Now that Dell has closed on its Compellent acquisition, the next steps in its storage product expansion will be to add Exanet scalable NAS and Ocarina primary data deduplication to its two main platforms.
The $820 million Compellent acquisition gives Dell a second SAN product to go with its 2008 EqualLogic iSCSI SAN buy. Dell executives say the smaller 2010 acquisitions of Exanet and Ocarina will complement those SAN purchases.
Dell is close to completing the integration of Exanet’s clustered NAS file system with EqualLogic and entry level PowerVault storage. Those products will launch in mid-year, probably at the inaugural Dell Storage Forum conference in June. Later this year, they expect to add Ocarina’s content-aware compression and data deduplication into the Exanet file system.
Longer range plans – probably in 2012 — include integrating the Exanet file system with Compellent storage, developing dedupe for block storage, and coming up with a common management application for EqualLogic, Compellent and Exanet.
“Exanet and Ocarina will become ubiquitous technologies across the two platforms,” said Travis Vigil, Dell’s executive director of product marketing for enterprise storage. “We’ll have a file system that will provide unified storage for EqualLogic, PowerVault and Compellent. Once you get that common file system, we can take things that EqualLogic and Compellent have done with automated tiering and load balancing within the array and do that across the storage environment.”

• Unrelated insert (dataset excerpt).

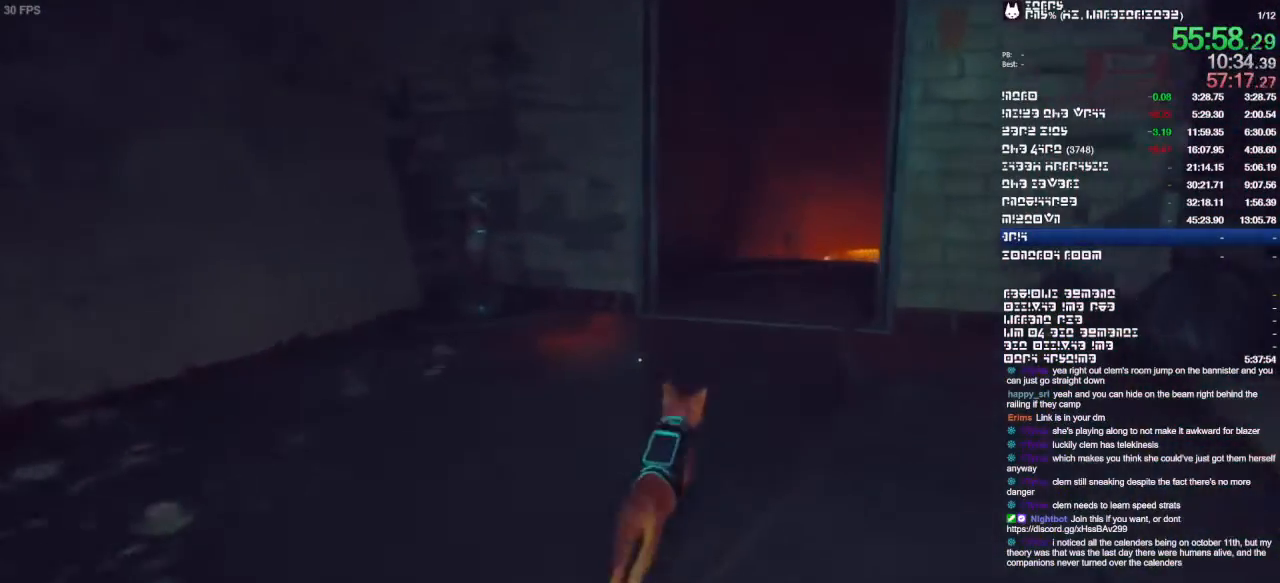
Gameplay with a controller (PlayStation layout); each line is a JSON object with the inputs held at the frame after it. "events" lists button and stick changes between this image and that frame as [ms after this image, input, new state], when the widget could be followed in between. Not read: CIRCLE CROSS DPAD_UP L1 L2 L3 R1 R2 R3 SELECT SQUARE TRIANGLE.
{"buttons": [], "left_stick": "up", "right_stick": "center", "events": []}
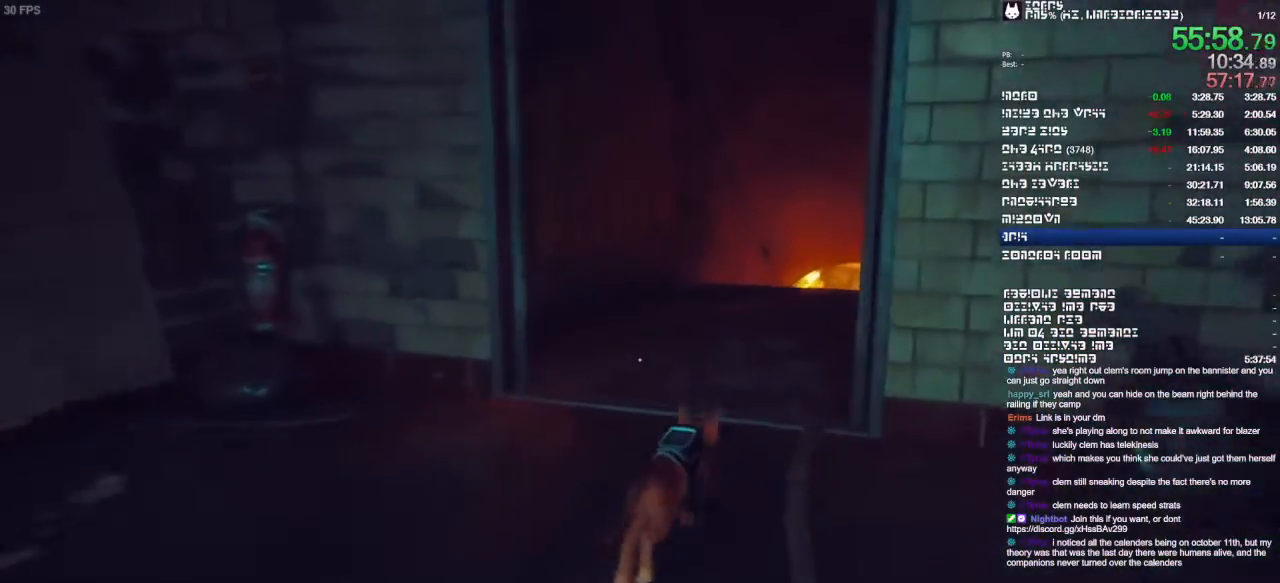
{"buttons": [], "left_stick": "up", "right_stick": "center", "events": []}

Vigil admitted there is overlap between EqualLogic – which plays in the low to middle of the midrange – and Compellent, which sells into the middle and higher end of the midrange. The plan is to extend Compellent higher into the enterprise to fill some of the gap left when Hewlett-Packard outbid Dell for 3PAR last year. “If you don’t have overlap, you have a gap,” Vigil said.
Vigil said Dell will not sell the Ocarina Storage Optimizer dedupe appliances that Ocarina sold before the acquisition, but will support customers who bought the products.
Dell also will continue to OEM EMC Clariion SAN, Celerra NAS and the smaller Data Domain backup devices for the current lifecycle of those products, but Vigil said the “our focus is on Dell IP and the fluid data architecture.” Dell will resell but not OEM the EMC VNX unified storage systems that will eventually replace the Clariion and Celerra families.